Выпуск №2-212/2018, Премьеры Москвы

Пятьдесят оттенков зеленого / "Дачники" в ШДИ

Пьеса Максима Горького «Дачники» написана в 1904 году, в год смерти Чехова и постановки «Вишневого сада». Не в лопахинских ли дачах поселились герои горьковской пьесы?.. Горький по-своему продолжает тему русской интеллигенции, понимающей, как надо жить, но не умеющей жить, как надо. В премьерном спектакле «Школы драматического искусства» режиссер Александр Огарёв рифмует «Дачников» не только с Чеховым. В его распоряжении весь ХХ век, который для нас, живущих уже в новом столетии, по-прежнему остается «своим».

Вытянутый в глубину зал «Манеж» разбит на две части (сценография и костюмы Александра Мохова и Марии Лукки): вплотную к зрителям выстроен павильон - дача. А за ней пустое пространство, уходящее в темноту задника - природа. Не сразу замечаешь, что буквально все - каркас дачи, надувная лодка, шланг для полива и стол для пинг-понга, кофточки, платья с цветами и без, брюки, рубашки и пиджаки - самых разнообразных оттенков зеленого. Все зеленое - от зеленки до тоски.

«Тоску по лучшей жизни» Огарёв выводит из контекста времени. Хотя, сначала кажется, что просто в другое время переводит. Спектакль, как виньеткой, обрамлен стихами и начинается строками Арсения Тарковского:

Люди бегут к поездам, а на даче

Пляшут кузнечики в желтой траве.

Звучат Высоцкий и Окуджава, перенося зрителя в эпоху «кухонной» интеллигенции. На костюмированном пикнике поют про ежика с дырочкой в правом боку: «Здравствуйте, елки! На что вам иголки? Разве мы волки вокруг? Как вам не стыдно? Это обидно, когда ощетинился друг!» Кто бы говорил... Колючий ежик колючим елкам? И почему, собственно, друг? На это позже ответят Басовы. Когда Сергей (Андрей Финягин) попытается успокоить жену (Александрина Мерецкая): «Варя, друг, ну не надо так», она отрежет: «Я тебе не друг, и ты мне никогда другом не был».

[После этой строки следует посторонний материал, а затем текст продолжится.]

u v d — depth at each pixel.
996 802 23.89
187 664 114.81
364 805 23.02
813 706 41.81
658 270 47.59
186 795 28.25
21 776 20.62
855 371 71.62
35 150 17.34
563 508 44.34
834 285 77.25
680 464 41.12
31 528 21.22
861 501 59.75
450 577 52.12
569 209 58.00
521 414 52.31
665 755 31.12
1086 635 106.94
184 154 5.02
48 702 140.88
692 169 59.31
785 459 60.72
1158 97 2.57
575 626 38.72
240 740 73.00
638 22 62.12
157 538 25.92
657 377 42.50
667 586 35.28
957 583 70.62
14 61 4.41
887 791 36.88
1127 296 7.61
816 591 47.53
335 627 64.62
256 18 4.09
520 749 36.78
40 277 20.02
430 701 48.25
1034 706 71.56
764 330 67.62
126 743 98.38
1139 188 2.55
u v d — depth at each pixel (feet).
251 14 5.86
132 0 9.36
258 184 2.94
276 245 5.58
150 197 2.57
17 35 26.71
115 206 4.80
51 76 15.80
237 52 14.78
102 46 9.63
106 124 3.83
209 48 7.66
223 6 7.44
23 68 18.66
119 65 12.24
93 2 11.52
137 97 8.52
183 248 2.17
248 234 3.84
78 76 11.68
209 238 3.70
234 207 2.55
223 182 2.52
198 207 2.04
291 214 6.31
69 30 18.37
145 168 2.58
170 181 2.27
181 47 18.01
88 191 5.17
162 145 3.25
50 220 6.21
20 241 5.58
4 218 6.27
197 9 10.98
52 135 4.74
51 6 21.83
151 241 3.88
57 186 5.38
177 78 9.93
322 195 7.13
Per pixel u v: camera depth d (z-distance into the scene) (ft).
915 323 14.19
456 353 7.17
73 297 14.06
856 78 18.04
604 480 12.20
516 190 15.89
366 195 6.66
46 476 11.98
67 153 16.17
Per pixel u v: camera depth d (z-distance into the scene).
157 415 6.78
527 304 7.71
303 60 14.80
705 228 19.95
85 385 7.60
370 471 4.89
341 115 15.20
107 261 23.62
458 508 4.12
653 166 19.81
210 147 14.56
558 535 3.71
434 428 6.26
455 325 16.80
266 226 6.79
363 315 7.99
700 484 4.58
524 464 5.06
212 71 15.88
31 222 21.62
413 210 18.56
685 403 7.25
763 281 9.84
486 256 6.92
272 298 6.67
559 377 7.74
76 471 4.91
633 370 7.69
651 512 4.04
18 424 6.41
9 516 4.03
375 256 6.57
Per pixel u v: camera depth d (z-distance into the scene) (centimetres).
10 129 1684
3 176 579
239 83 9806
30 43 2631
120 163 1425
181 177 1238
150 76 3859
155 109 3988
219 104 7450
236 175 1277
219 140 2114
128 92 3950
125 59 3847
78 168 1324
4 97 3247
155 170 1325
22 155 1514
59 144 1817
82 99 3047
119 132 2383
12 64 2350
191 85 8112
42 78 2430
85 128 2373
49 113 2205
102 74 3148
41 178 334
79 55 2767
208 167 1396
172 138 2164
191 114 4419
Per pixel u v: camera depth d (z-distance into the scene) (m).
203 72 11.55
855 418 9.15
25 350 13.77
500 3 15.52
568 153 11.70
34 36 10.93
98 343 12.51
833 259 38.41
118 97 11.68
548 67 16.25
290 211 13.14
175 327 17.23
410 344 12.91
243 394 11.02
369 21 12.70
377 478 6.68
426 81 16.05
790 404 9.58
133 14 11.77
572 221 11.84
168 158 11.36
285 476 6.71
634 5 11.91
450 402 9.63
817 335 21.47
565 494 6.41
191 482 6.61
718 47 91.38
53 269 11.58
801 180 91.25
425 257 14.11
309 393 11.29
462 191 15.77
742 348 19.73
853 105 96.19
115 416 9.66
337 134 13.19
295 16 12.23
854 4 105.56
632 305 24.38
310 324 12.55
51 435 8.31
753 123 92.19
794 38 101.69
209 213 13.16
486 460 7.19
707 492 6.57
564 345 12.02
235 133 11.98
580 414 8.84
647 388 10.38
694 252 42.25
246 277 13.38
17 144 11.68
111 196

Рифма распространяется не только на текст. Режиссерские ходы отсылают к знаковому спектаклю столетия - к «Серсо» Анатолия Васильева, основателя «Школы драматического искусства». Дача, насквозь пронизанная лучами (художник по свету Тарас Михалевский)... Стол посреди комнаты... Церемонное чаепитие... Серсо сменит пинг-понг. В него сыграют не один на один, а все вместе вкруговую, приспособив под ракетки потрепанные книжки. Герои спектакля легко подчиняются музыке, что бы ни зазвучало: живой саксофон, Эдита Пьеха из транзистора или рэп из магнитофона. «Танцевальность» психологической игры, разработанная Васильевым в «Серсо», разливается в «Дачниках», как воздух. Что это? Привет Мастеру? Да дело в том, что и в «Серсо» продолжалась жизнь тоскующей интеллигенции. Все это было, было... и не перестает быть.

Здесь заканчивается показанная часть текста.